Jean-Louis Dumont : "CGLLS, les prélèvements de l’État constituent une entrave"

JL. Dumont © T.-Gogny/USH

On entend souvent le Mouvement Hlm faire part de ses inquiétudes sur la CGLLS. L’acronyme est barbare, mais derrière se cache la Caisse de garantie du logement locatif social. C’est à la fois un établissement public à carac­tère administratif, opérateur de l’État, et une société de financement soumise aux ratios de garantie.

Sécuriser le système du logement social : la mission d’origine de la CGLLS

La CGLLS est chargée avant tout par la loi de garantir les prêts réglementés accordés par la Caisse des Dépôts aux bailleurs sociaux, en l’absence d’une garantie des collectivités terri­toriales, de prévenir les difficultés financières des bailleurs sociaux et d’aider éventuellement au rétablissement de leur équilibre.

Ainsi, à sa création par l’État et le Mouve­ment Hlm, la CGLLS a contribué à soutenir les efforts des bailleurs sociaux en matière de construction et de réhabilitation quelles que soient les situations locales et leur a permis de se professionnaliser en accompagnant la mo­dernisation de leurs pratiques.

Aujourd’hui, ces missions indispensables n’ont pas évolué pour s’adapter aux nouveaux enjeux et aux nouvelles contraintes pesant sur les bail­leurs sociaux et les collectivités locales. Au lieu de mener ce travail de modernisation deman­dé depuis longtemps par l’Union sociale pour l’habitat et inscrit dans le Pacte d’objectifs et de moyens signé en 2013, l’État a préféré ima­giner des dispositifs et des mécanismes visant à ponctionner la CGLLS pour financer son désengagement du financement des politiques du logement et du renouvellement urbain.

Le Mouvement Hlm se fâche

Le budget de la CGLLS voté par les représen­tants de l’État le 3 décembre dernier, contre l’avis des représentants de l’Union sociale pour l’habitat, et notamment d'Alain Cacheux, président de la CGLLS, et de la fédération des Entreprises pu­bliques locales (Epl), est éloquent.

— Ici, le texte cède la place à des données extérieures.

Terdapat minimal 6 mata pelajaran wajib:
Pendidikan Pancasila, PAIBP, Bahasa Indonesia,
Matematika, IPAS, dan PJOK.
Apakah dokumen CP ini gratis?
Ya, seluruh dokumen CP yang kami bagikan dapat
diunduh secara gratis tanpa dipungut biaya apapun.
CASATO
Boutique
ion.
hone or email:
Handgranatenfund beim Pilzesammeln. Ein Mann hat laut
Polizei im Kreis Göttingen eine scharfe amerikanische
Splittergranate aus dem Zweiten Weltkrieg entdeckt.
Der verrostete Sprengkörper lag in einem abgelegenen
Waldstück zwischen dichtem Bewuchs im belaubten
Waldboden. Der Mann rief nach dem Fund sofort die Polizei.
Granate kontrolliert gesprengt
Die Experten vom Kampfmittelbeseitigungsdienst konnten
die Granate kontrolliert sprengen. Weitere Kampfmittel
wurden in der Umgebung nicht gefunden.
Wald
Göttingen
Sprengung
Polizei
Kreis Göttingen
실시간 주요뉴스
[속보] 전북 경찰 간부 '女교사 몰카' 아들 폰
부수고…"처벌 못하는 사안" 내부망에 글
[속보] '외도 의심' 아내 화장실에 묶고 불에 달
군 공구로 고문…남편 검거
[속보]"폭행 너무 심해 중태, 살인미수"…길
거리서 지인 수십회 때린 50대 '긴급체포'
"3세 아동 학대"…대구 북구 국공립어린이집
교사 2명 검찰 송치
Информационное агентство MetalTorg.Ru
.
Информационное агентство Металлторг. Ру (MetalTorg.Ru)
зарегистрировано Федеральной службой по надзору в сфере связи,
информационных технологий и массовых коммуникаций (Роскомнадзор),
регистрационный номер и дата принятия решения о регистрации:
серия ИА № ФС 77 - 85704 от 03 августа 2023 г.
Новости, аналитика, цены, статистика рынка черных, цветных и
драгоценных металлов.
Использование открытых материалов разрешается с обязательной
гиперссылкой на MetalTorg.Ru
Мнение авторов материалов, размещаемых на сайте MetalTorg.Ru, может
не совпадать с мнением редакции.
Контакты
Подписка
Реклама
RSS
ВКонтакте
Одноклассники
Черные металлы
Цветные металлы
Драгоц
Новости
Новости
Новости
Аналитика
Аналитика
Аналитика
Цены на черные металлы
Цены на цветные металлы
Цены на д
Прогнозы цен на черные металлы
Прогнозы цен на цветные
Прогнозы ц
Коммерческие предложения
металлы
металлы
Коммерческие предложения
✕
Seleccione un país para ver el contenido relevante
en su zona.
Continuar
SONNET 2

Sur 243 millions d’euros de cotisations qui se­ront versées en 2015 par les organismes Hlm, les Epl et les organismes de la maîtrise d’ou­vrage d’insertion (contre 175 millions d’euros en 2014, soit une hausse de près de 40% des cotisations), seuls 75 millions d’euros seront véritablement destinés aux missions de base de la CGLLS. Ce montant est en baisse, que cela soit en pourcentage ou en valeur absolue.

Si le Mouvement Hlm se fâche, c’est que les prélèvements qui sont aujourd’hui opérés sur la CGLLS obèrent ses capacités à remplir ses missions historiques, pèsent sur les organismes Hlm et ne sont accompagnés d’aucune discus­sion ni évolution sur les modalités de gouver­nance et d’action de la CGLLS.

Jean-Louis Dumont
Président de l'Union sociale pour l'habitat

Tribune tirée du numéro 2 d'Echo Hlm, la lettre d'information du Mouvement Hlm à destination des élus et partenaires.